*** Opening Text section ***

Singapore is highly developed and has one of the world's most successful economies. Graduates with specialised skills are particularly in demand.
Growth areas such as IT and software engineering still rely heavily on international talent as the supply of local graduates is insufficient to meet the demand. Approximately one in four skilled workers in Singapore is from overseas (Contact Singapore, 2011). Your chances of getting a job may therefore depend on your chosen field of work.
If your salary expectations are realistic and you show flexibility, there is a good chance of finding graduate employment in Singapore.
Typical problems encountered: non-Singaporean citizens need to have secured a job offer before applying for a work permit. For more information see visa and immigration.
How to improve your chances: apply for an Employment Pass Eligibility Certificate (EPEC) and a Visit Pass, which are valid for up to one year. This will give you time to look for a job.
Language requirements: Mandarin Chinese, English, Malay and Tamil are all official languages. English is widely spoken and is the main language of commerce, education, administration and technology. Other Chinese dialects are also widely used and many Singaporean graduates are bilingual.

*** Closing Text section ***
*** Opening Recorded data ***

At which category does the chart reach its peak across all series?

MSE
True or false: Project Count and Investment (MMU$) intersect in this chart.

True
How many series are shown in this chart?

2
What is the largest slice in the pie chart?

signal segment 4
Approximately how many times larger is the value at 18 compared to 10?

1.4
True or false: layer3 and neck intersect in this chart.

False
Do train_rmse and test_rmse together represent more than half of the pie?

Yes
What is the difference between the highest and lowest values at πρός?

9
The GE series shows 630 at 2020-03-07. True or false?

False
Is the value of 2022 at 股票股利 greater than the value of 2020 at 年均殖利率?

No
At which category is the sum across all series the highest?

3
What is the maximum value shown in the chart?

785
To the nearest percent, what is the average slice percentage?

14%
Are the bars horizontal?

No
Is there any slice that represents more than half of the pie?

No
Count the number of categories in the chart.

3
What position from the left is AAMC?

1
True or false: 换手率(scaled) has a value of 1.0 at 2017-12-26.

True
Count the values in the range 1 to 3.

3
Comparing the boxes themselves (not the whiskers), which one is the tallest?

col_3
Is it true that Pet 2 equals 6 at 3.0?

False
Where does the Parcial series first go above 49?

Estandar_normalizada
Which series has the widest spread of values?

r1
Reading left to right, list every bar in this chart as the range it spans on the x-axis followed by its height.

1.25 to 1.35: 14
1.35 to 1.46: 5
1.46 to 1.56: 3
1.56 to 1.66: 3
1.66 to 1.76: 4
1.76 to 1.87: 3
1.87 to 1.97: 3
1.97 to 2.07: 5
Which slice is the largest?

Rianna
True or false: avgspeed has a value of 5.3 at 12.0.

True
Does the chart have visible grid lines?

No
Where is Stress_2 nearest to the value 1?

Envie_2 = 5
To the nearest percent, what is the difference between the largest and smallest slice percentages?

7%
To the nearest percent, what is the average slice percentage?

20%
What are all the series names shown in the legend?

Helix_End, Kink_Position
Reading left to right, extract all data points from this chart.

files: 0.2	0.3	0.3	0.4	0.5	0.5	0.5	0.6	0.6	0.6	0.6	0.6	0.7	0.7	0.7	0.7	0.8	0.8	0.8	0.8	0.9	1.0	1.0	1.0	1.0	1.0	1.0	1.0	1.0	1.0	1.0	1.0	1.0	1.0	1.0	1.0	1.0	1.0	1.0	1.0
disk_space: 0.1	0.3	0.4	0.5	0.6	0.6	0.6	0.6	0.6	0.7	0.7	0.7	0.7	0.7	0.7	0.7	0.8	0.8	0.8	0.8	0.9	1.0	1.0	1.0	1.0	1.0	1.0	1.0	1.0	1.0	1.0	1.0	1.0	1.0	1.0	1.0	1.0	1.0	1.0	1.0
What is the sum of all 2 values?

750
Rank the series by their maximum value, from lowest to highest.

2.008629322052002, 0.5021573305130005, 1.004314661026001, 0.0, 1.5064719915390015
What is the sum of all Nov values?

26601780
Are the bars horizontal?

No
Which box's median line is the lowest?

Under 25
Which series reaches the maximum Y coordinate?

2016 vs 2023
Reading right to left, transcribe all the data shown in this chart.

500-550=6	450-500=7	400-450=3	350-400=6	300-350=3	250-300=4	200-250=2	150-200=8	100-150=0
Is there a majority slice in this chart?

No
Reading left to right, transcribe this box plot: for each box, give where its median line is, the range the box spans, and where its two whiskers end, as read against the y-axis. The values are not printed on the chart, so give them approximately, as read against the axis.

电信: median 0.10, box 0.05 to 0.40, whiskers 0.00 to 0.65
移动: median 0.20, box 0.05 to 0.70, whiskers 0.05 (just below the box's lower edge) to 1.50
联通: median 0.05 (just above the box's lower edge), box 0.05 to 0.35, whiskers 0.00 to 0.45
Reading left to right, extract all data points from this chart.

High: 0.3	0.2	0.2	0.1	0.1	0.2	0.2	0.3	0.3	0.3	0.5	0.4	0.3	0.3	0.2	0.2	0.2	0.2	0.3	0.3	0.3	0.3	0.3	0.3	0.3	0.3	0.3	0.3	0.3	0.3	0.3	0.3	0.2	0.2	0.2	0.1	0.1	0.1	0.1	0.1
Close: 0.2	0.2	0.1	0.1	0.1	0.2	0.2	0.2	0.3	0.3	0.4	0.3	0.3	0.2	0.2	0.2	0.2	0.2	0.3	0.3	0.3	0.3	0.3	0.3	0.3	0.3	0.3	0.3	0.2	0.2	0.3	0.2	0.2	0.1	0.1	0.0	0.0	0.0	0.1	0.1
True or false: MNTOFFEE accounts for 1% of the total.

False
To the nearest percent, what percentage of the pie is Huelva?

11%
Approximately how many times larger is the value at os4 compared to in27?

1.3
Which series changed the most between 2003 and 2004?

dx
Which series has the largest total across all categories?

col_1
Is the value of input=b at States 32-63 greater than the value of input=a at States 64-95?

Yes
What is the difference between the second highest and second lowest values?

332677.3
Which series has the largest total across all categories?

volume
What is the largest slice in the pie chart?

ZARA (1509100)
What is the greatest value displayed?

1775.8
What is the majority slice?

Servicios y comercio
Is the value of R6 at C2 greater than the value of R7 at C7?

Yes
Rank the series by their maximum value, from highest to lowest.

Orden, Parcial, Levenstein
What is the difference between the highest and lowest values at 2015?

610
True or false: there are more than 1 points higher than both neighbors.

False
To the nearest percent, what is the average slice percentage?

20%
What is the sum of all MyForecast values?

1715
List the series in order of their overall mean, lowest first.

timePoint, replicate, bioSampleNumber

*** Closing Recorded data ***

◆ Problem set:
1: Check each statement against the text on graduate jobs in Singapore and mark it yes or no, quoting the words of the text that settle it.
(a) Roughly a quarter of skilled workers in Singapore come from overseas.
(b) People who are not Singaporean citizens can apply for a work permit before they have a job offer.
(c) Malay is one of Singapore's official languages.
2: Write the next part of the text on graduate jobs in Singapore, starting after its last sentence.

◆ Answer section:
1:
(a) Yes: "Approximately one in four skilled workers in Singapore is from overseas"
(b) No: "non-Singaporean citizens need to have secured a job offer before applying for a work permit"
(c) Yes: "Mandarin Chinese, English, Malay and Tamil are all official languages"

2:
Where can I work?
Major industries: banking and finance, biomedical sciences, chemicals, communications and media, electronics and precision engineering, oil drilling equipment, IT, maritime services.
Recent growth areas: biomedical sciences, IT, pharmaceuticals, healthcare, life sciences, electronics, interactive and digital media.
Industries in decline: freight transport, shipping, general manufacturing.
Shortage occupations: nursing, business analysis and security, new media, communications, software engineering.
Major companies: CapitaLand, City Developments, DBS Group, Fraser and Neave, Golden Agri-Resources, Keppel, Neptune Orient Lines, OCBC Bank, SembCorp Industries, Singapore Airlines, Singapore Exchange, Singapore Press Holdings, Singapore Telecommunications (SingTel), ST Engineering, United Overseas Bank, Wilmar International.
Average working hours: most companies operate on a five-day week from Monday to Friday, although some may also be open on Saturday mornings. The average working week is 44 hours.
Holidays: 11 public holidays. You may be entitled to annual leave if you have worked with a company for at least three months. Annual leave allowance ranges from 7-14 days, depending on the length of service.
Tax rates: personal income tax rates are lower than in many other developed countries. As a non-resident, you will be liable to pay income tax if you have worked in Singapore for 60 days or more. Tax information for non-residents is available from the Inland Revenue Authority of Singapore (IRAS).
Working practices and customs: punctuality is very important and business in Singapore is conducted on a more formal and hierarchical basis than in the UK.